Search the data below for the word "quiet" and report how many lines contain it, with no added words.

BEGIN MATERIAL FOR THIS TASK

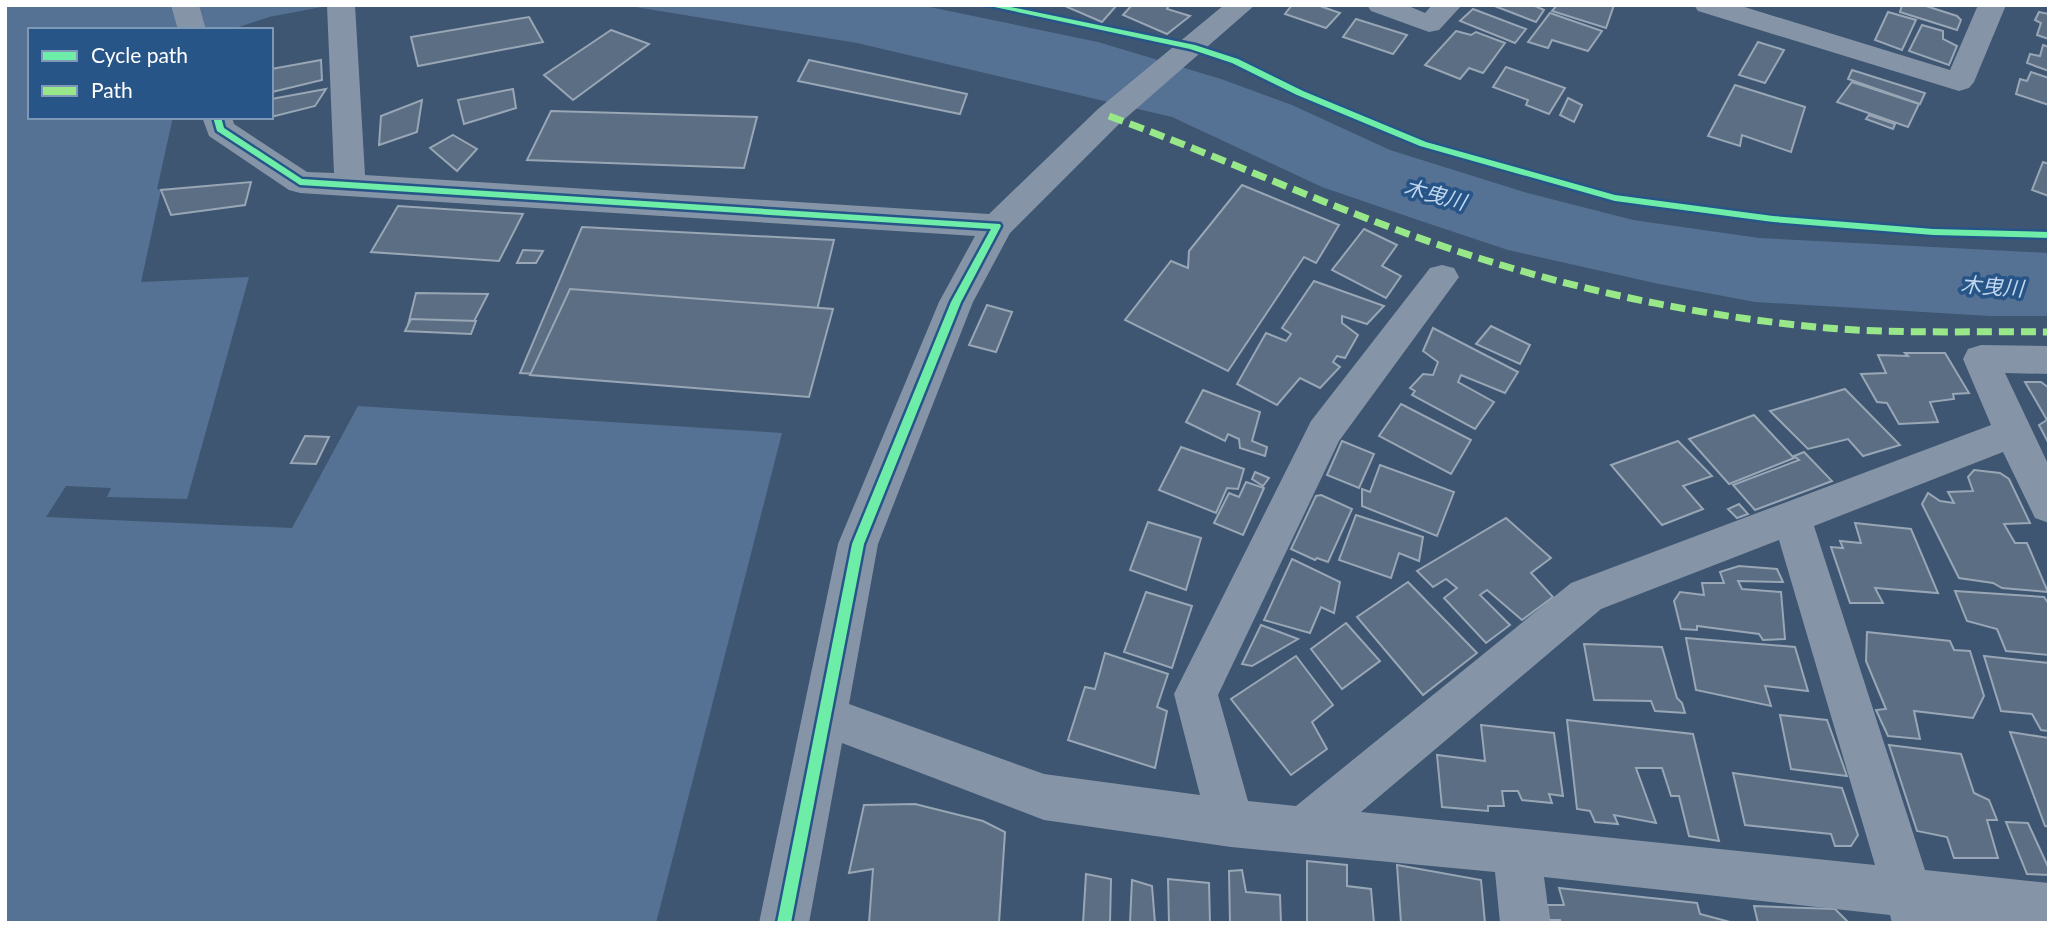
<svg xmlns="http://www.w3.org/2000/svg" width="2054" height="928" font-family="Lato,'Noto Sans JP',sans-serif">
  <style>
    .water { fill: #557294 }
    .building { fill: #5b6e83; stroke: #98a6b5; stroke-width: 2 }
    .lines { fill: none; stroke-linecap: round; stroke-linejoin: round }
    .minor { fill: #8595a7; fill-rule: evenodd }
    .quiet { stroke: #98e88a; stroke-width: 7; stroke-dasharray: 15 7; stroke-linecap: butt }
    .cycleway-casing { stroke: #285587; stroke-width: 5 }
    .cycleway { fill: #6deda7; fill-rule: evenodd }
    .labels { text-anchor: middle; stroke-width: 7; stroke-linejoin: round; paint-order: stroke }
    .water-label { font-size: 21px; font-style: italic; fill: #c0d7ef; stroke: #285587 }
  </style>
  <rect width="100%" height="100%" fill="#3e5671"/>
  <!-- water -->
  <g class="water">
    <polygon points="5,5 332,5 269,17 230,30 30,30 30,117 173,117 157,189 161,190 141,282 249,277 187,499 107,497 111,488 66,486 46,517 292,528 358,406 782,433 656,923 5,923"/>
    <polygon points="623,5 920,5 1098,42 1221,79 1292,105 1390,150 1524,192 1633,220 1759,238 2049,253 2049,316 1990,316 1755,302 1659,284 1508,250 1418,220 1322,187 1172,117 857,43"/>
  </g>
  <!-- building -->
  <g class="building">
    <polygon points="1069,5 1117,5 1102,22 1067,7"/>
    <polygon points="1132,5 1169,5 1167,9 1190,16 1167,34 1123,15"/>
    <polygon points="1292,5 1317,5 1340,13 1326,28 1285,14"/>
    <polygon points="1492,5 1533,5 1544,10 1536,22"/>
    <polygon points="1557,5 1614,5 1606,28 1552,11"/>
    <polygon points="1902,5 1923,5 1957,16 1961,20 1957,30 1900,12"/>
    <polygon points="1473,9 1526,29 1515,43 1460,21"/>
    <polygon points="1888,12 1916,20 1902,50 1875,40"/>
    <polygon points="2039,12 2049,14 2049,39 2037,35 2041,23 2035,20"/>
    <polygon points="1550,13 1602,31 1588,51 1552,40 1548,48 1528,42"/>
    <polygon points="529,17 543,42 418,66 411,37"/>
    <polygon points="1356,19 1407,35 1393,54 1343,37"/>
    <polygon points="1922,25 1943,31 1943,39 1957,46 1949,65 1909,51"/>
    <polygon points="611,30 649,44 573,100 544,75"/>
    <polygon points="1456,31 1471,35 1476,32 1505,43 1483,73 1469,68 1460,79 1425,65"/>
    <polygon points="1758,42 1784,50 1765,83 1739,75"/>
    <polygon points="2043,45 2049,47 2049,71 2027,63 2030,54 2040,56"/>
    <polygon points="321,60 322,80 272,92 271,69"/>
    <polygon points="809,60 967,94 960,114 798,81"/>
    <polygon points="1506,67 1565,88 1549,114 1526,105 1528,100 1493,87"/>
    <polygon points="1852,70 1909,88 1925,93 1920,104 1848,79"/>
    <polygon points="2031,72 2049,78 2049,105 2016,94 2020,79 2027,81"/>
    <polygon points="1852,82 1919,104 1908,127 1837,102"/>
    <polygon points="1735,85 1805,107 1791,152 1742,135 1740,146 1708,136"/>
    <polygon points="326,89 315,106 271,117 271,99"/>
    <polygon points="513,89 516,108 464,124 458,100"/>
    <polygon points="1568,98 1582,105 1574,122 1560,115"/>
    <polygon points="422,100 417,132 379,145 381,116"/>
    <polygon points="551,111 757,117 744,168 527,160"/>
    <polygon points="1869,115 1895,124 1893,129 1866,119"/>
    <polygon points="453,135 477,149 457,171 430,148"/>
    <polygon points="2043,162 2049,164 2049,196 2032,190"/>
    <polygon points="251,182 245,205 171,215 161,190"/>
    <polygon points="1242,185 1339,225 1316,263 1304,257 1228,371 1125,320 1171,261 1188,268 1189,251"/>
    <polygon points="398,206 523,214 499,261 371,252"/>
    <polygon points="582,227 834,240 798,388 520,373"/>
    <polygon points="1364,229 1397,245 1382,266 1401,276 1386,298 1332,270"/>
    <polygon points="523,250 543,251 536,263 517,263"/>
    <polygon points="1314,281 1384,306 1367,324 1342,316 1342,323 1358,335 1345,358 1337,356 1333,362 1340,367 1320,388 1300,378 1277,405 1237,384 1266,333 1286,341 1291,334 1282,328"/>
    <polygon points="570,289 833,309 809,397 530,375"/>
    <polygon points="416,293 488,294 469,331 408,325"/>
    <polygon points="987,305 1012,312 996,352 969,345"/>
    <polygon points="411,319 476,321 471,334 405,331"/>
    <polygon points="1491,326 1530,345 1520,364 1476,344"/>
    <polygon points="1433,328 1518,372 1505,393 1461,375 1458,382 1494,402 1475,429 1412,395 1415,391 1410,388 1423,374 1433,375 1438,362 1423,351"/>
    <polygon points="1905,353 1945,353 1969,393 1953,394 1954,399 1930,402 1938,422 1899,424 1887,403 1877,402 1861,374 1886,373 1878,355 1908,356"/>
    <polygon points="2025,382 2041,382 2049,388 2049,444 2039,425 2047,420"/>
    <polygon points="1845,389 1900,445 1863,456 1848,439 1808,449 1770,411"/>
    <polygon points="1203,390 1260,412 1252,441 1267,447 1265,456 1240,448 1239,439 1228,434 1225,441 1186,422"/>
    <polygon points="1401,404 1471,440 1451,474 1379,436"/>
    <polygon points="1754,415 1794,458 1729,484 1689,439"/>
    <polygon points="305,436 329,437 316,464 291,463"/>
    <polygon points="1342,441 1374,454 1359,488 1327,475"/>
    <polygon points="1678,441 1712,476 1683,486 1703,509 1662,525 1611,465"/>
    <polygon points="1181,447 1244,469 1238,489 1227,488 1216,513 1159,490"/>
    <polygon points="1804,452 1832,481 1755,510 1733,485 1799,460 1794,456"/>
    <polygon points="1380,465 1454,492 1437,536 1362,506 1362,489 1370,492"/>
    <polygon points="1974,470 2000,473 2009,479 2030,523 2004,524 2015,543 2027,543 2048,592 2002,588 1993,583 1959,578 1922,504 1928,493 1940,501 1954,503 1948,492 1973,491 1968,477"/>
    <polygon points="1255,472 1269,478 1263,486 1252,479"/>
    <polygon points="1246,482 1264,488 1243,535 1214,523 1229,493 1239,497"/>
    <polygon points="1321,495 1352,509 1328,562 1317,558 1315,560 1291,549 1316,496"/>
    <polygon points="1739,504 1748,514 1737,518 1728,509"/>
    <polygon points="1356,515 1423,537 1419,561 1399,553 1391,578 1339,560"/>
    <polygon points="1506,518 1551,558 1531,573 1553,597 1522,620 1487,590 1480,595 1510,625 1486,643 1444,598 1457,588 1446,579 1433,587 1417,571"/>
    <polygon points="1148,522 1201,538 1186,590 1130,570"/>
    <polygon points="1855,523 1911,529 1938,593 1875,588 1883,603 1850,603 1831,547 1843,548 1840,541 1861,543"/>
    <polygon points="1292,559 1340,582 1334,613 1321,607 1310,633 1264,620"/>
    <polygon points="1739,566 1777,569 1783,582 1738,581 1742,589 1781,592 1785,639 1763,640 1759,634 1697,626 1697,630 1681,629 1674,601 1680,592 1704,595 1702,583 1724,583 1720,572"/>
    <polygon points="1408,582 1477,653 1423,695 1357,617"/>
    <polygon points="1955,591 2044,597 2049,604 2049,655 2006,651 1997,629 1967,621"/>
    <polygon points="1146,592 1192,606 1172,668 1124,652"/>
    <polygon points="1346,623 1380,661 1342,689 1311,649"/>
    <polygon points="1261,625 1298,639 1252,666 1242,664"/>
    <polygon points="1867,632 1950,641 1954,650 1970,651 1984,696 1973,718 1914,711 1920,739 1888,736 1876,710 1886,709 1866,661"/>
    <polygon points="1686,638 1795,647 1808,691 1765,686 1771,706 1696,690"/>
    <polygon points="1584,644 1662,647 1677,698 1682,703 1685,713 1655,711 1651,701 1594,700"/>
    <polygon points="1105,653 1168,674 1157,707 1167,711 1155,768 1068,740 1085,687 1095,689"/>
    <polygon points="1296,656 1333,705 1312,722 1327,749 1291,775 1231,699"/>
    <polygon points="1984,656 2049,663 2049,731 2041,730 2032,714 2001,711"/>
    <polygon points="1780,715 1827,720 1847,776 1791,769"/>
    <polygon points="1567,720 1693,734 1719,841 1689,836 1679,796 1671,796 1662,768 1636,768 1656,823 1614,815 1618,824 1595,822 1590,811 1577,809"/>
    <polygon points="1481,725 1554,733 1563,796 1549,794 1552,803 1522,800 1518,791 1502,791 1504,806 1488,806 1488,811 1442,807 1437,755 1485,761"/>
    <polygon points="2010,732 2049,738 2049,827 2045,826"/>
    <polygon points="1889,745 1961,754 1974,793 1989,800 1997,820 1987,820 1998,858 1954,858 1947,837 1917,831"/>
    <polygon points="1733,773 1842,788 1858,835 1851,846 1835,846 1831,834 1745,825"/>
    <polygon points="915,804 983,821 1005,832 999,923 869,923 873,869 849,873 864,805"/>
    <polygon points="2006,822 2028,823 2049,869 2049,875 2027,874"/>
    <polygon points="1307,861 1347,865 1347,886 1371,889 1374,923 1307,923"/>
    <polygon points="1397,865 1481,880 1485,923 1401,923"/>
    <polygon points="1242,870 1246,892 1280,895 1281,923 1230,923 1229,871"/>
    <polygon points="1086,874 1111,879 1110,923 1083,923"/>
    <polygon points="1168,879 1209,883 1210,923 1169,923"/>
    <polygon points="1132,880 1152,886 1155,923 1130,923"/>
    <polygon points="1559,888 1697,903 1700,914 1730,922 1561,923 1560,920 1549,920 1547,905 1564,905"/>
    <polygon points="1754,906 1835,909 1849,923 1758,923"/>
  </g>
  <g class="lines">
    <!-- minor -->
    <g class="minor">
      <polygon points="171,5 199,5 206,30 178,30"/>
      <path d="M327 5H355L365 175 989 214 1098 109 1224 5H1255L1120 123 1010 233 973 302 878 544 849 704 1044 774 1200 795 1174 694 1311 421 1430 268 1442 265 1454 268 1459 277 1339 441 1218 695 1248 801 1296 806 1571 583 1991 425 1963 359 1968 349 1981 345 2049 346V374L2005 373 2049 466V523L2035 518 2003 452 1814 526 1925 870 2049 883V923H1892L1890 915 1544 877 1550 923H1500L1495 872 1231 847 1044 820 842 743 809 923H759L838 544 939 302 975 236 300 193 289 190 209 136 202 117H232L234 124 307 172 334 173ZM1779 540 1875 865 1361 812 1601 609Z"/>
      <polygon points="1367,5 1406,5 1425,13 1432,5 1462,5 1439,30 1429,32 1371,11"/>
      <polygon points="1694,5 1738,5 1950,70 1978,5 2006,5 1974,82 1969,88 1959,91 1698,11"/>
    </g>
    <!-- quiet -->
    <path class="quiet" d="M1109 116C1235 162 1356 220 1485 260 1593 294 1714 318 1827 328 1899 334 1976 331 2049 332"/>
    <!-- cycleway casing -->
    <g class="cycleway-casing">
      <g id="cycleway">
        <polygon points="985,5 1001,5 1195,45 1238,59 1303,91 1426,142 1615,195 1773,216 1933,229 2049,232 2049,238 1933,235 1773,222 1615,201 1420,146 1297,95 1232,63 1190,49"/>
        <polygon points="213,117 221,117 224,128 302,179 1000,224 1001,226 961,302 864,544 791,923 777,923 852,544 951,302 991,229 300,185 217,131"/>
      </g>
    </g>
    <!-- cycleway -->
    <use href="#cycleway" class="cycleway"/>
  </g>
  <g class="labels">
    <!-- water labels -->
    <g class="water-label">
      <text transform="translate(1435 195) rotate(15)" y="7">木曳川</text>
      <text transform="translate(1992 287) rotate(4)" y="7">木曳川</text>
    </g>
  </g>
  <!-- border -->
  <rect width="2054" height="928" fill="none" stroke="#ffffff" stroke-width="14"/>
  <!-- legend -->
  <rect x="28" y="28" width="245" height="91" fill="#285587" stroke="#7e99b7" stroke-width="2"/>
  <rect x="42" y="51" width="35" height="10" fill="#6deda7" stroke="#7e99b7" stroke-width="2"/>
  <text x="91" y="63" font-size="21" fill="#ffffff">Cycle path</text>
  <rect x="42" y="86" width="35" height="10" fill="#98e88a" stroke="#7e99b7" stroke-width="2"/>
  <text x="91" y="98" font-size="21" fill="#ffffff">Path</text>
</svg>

END MATERIAL FOR THIS TASK

• [ANSWER SECTION] 3